(Dataset entries)

============================================================

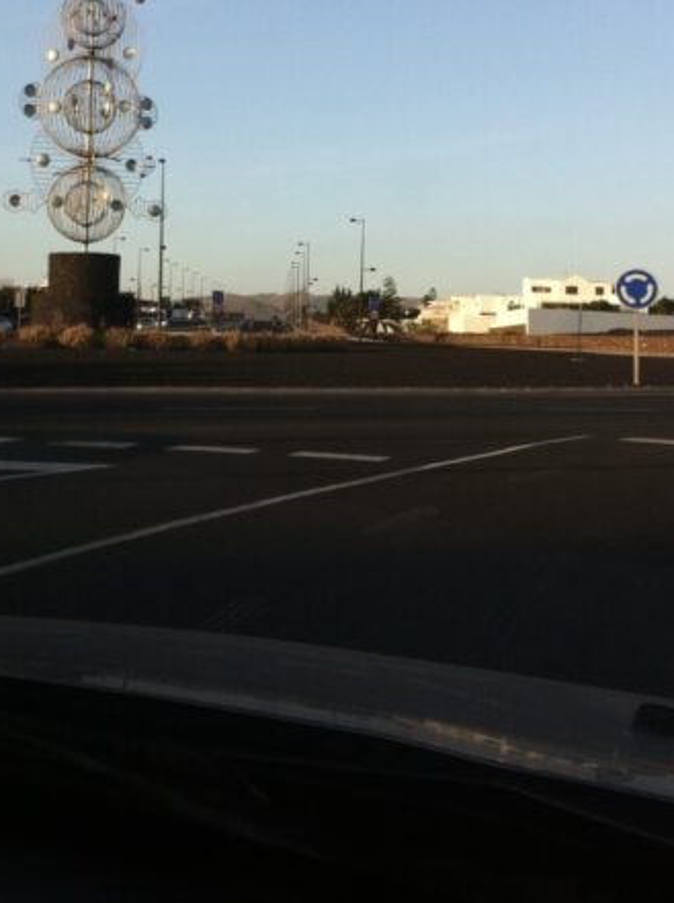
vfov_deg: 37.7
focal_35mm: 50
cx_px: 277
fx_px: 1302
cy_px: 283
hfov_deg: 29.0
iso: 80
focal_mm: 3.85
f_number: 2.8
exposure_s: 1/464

============================================================

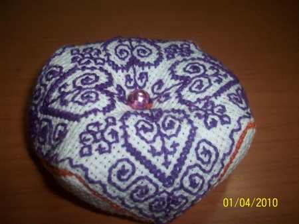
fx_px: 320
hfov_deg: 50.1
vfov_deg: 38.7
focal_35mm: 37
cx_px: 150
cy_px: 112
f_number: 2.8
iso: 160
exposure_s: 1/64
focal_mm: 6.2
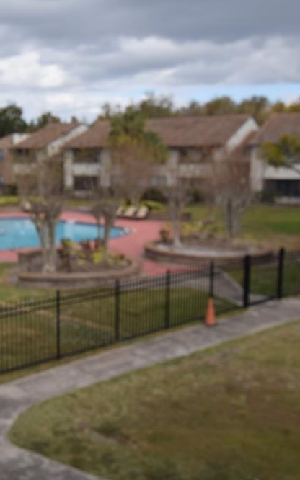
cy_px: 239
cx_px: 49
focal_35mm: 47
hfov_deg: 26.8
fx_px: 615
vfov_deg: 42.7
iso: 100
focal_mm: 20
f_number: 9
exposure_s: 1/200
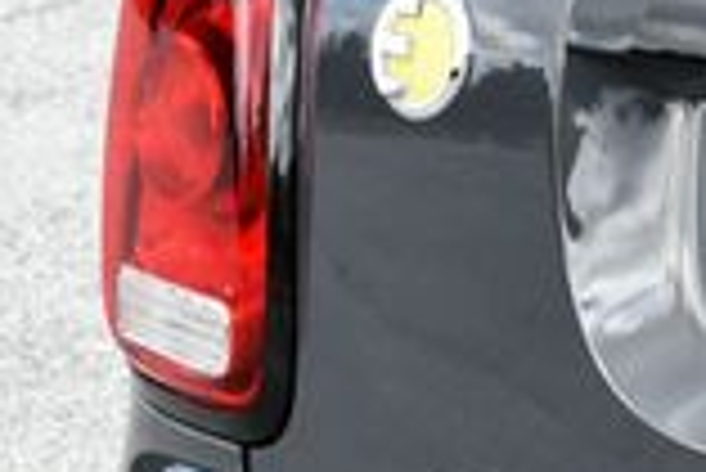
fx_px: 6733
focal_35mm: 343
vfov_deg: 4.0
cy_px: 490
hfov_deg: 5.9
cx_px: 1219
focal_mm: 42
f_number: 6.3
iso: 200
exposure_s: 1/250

============================================================

Give again exactly, and only, the lines above starting at the one with "focal_35mm: 50" and ending at the one with "exposure_s: 1/464".

focal_35mm: 50
cx_px: 277
fx_px: 1302
cy_px: 283
hfov_deg: 29.0
iso: 80
focal_mm: 3.85
f_number: 2.8
exposure_s: 1/464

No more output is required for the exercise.